JAKARTA – Kementerian Perdagangan RI dan Badan Koordinasi Penanaman Modal (BKPM) berhasil mengumpulkan sekitar 600 orang dari kalangan dunia usaha, eksportir, investor, akademisi, dan organisasi pendukung bisnis (asosiasi) untuk berdialog mengenai upaya peningkatan volume perdagangan dan investasi Indonesia. Dialog tersebut dikemas dalam Trade and Investment Forum yang diselenggarakan selama dua hari, 17-18 Oktober 2013, di JIExpo, Kemayoran, Jakarta.

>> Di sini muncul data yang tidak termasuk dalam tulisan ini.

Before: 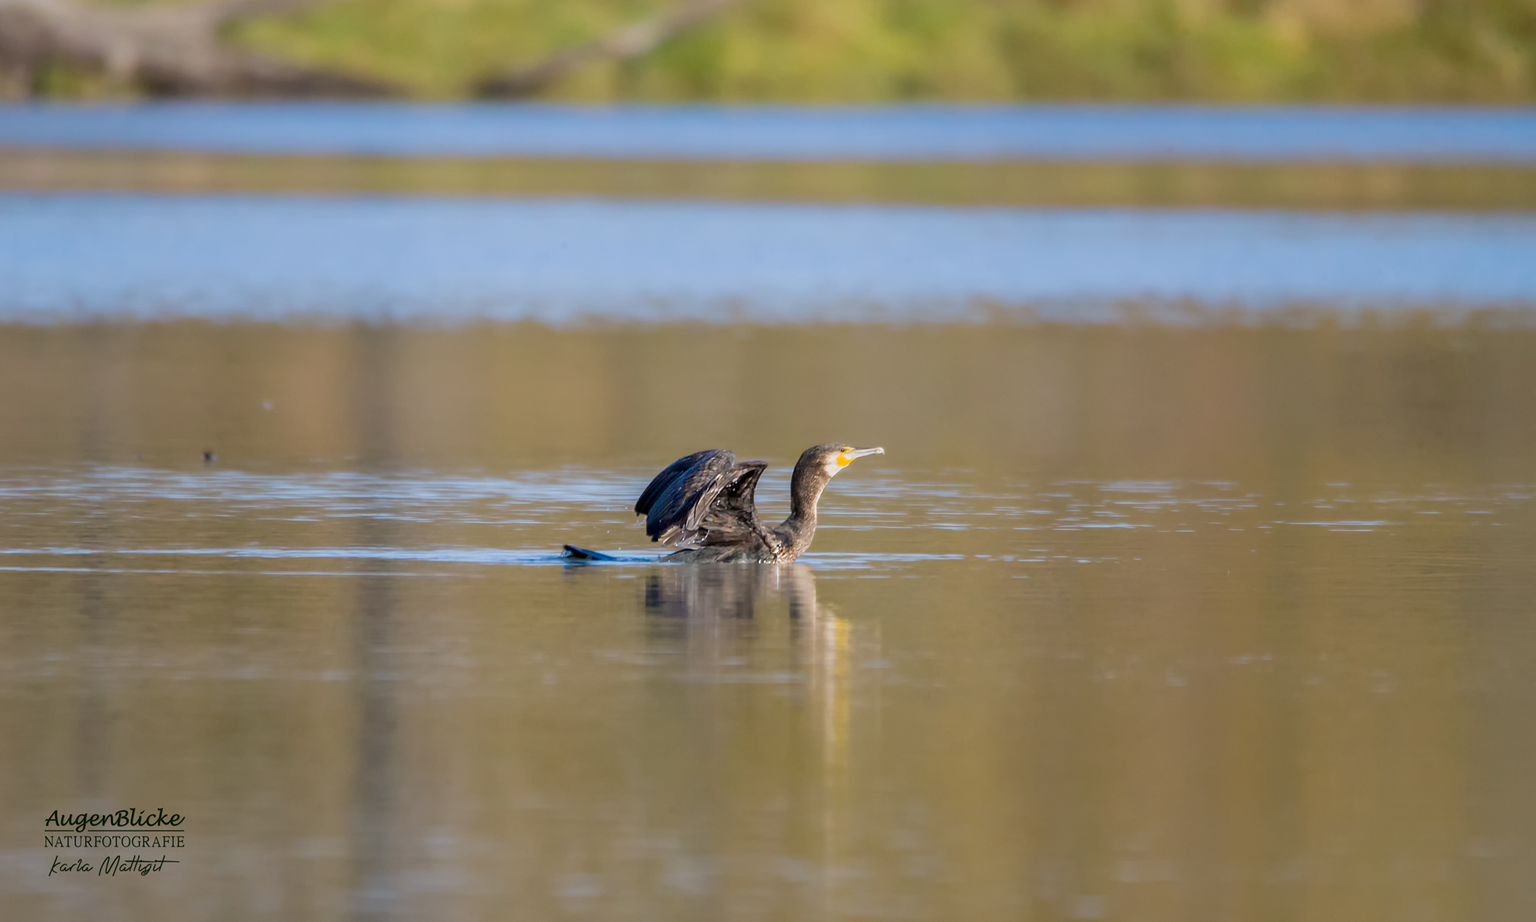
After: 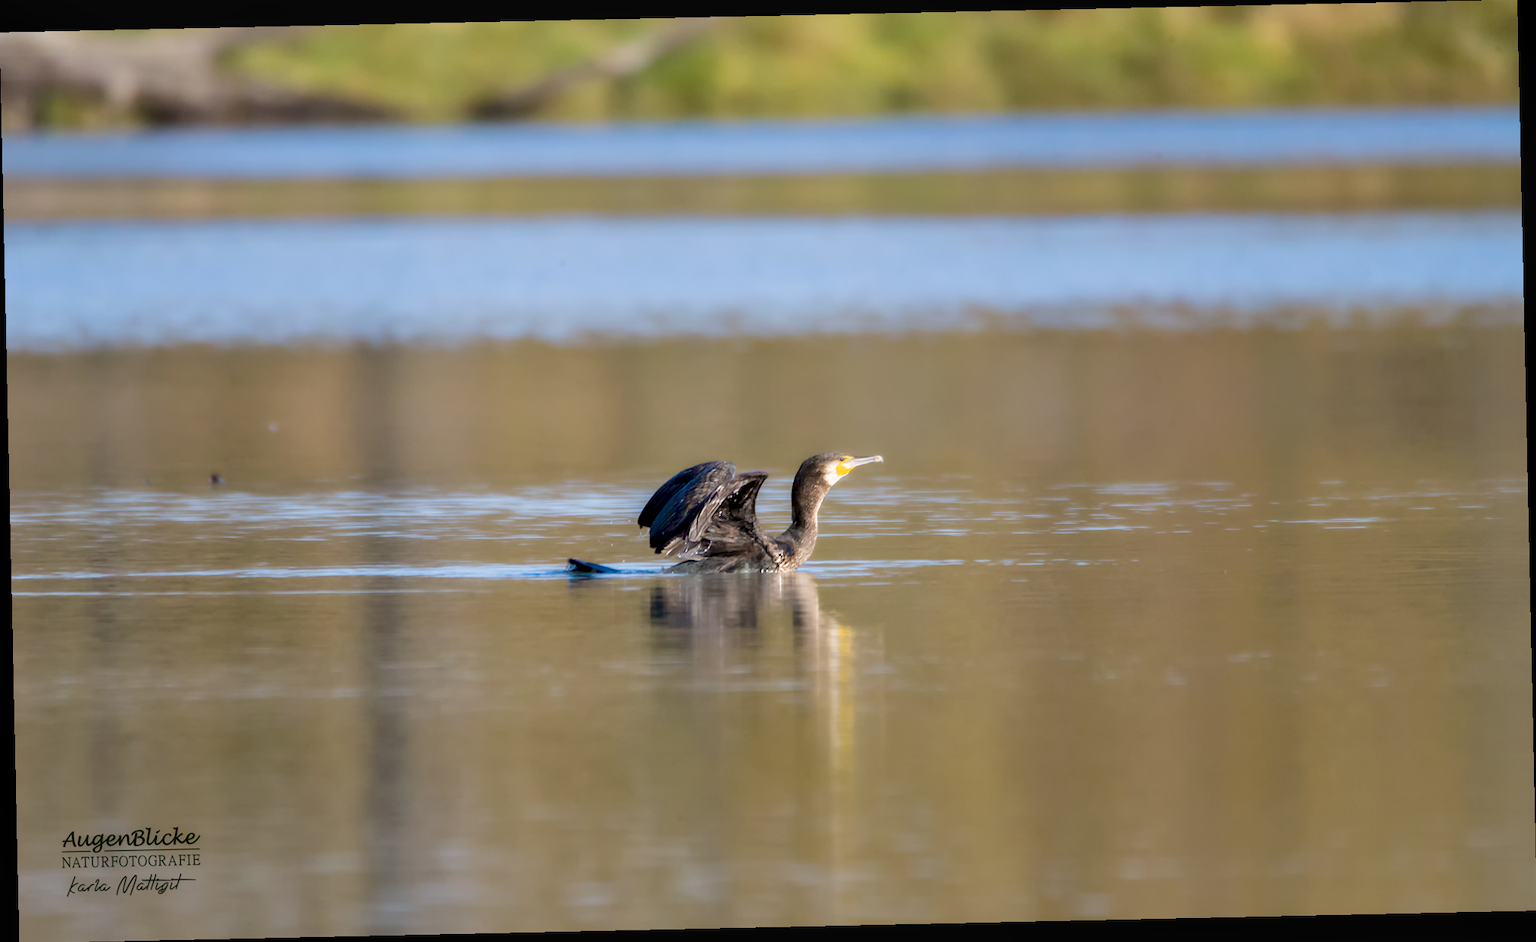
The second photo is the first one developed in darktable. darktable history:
contrast equalizer: y [[0.514, 0.573, 0.581, 0.508, 0.5, 0.5], [0.5 ×6], [0.5 ×6], [0 ×6], [0 ×6]]
rotate and perspective: rotation -1.24°, automatic cropping off
exposure: black level correction -0.003, exposure 0.04 EV, compensate highlight preservation false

Acara utama dalam forum ini adalah Trade and Investment Seminar yang bertema Trade to Invest in Remarkable Indonesia: Enhancing Export and Domestic Market through Investment. Pemerintah berharap kolaborasi perdagangan dan investasi ini dapat menghasilkan kemajuan pembangunan ekonomi yang signifikan karena keduanya saling terkait dan mendukung peningkatan satu sama lain.

Pada hari pertama seminar, Kamis (17/10), Menteri Perdagangan RI Gita Wirjawan, Kepala BKPM Mahendra Siregar, Direktur Jenderal Kerja Sama Industri Internasional Agus Tjahajana Wirakusumah, Ketua KADIN Suryo Bambang Sulisto, dan Ketua APINDO Sofjan Wanandi,  berkesempatan menjelaskan kepada  para  pelaku  bisnis  dan  investor  terkemuka  mengenai  peluang  dan  tantangan  dalam melakukan perdagangan dan investasi di Indonesia dan dunia internasional. “Tidak hanya informasi, kami juga membantu mencarikan solusi bagi permasalahan yang dihadapi dunia usaha,” jelas Mendag.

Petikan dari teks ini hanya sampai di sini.